Put a patch over the fish eye .... Har!

Shel


----------



## cat man

Go to Ted Readers website and check out some of his recipes.
Welcome to TedReader.com

He is the master of plank cooking styles....and if the word PLANK is not syonymous with Pirates, I don't know what is.

You could play with menu wording all day long with this one

Cat Man


----------



## kuan

Perhaps you could serve crabbie patties a la Spongebob. 

Seriously I think nautical themed is fine, with a few pirate innuendos thrown in for good measure.


----------



## mattfin

If you don't serve a salad made from ARRRRRRRugula, you are totally missing the boat.

Wow, two puns for the price of one. 

Yes, even I am ashamed of that.


----------



## devilnuts

Pirates, like all mariners of the time would pick up food wherever they stopped.
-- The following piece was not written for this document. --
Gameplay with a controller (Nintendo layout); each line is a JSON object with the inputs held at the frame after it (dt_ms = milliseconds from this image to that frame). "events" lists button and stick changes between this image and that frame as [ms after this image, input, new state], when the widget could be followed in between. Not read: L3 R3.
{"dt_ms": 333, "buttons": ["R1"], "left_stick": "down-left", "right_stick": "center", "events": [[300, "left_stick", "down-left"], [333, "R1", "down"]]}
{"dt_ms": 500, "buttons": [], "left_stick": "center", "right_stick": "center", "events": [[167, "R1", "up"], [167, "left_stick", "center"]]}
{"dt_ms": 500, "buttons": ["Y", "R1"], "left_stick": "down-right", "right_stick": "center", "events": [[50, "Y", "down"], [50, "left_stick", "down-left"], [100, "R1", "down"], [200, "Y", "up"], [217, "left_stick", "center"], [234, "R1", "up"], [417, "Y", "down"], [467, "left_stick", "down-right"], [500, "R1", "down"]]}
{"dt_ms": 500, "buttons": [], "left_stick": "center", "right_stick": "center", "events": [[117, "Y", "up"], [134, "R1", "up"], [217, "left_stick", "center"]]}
Lots of local fruits and veggies, Coffee, fish and wheat were all common. 

Salted pork was also a favorite of the time. 

Rum was added to the water supply oftentimes, as it was believed at the time to fight off scurvy and keep the crew healthy. Port wine is a must!


----------



## osirus

sounds to me like a oportunity for a clam bake a melange of seafood steamed together, the east coast luau, your definately gonna have to have some grog you know the liquor drink fortified with citrus to prevent Scurvvey.


----------